Coding & Noncoding Regions in DNA Sequences

Jukes, Thomas

Abstract

The long-term objectives of the application are to improve our ability to analyze DNA sequences, with the eventual goal of applying this ability to analysis of the human genome. The human genome consists essentially of a sequence of four variables, the nucleotides A, C, G and T. The information that eventually will emerge from the human genome project will be sequences of about 3 billion of these variables. The task of deciphering such a mass of information seems impossible, but this same information can produce a human being, and the sequences are the product of between 3 and 4 billion years of evolution. It therefore seems that studies of molecular evolution must be included in analyzing the human genome. This should involve comparisons of DNA sequences of different organisms; and studies of their evolutionary relationships, which we propose to carry out. The health-relatedness of the human genome project has been described repeatedly, especially with reference to hereditary diseases caused by mutations, often recessive in their expression, also to mutations in oncogenes. These mutations occur in DNA and are translated by the genetic code.

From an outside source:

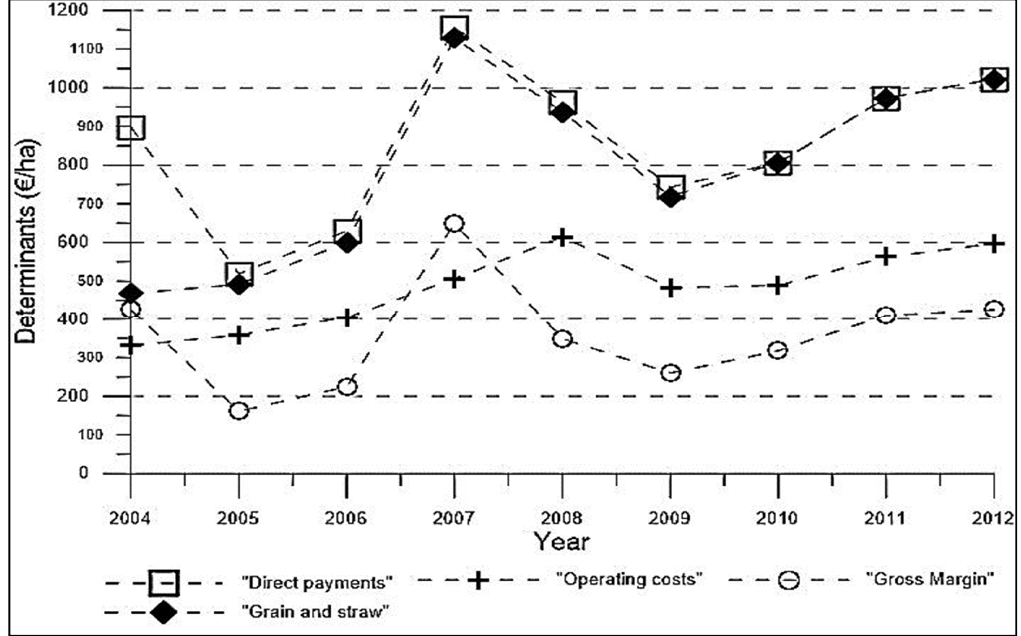
Figure 5. Farm determinants of accountancy (The European Commission, 2014).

The application is relevant on a general basis to these effects. Studies of human genes are almost inherently related to health. Computer methods will be used to examine the DNA sequences of genes, especially human genes. The human genome contains regions of high and low GC content. We are studying the relation of the GC content of such regions to the composition of the genes in the regions. The human alpha hemoglobin gene, on chromosome 17, has 90% GC in silent nucleotide positions and 51% GC in replacement nucleotide positions, while the values for the beta-hemoglobin gene on chromosome 11 are respectively 68% and 50%. We plan to study the relation of GC content of DNA to GC content of exons, introns and intergenic regions. We plan to study the amino acid composition of proteins to obtain further information on protein function. We shall obtain nucleic acid sequences from GenBank through the BIONET resource, and from any other sources that become available. As a start, we shall use codon tables in our possession for 1,737 protein genes from eukaryotes and bacteria.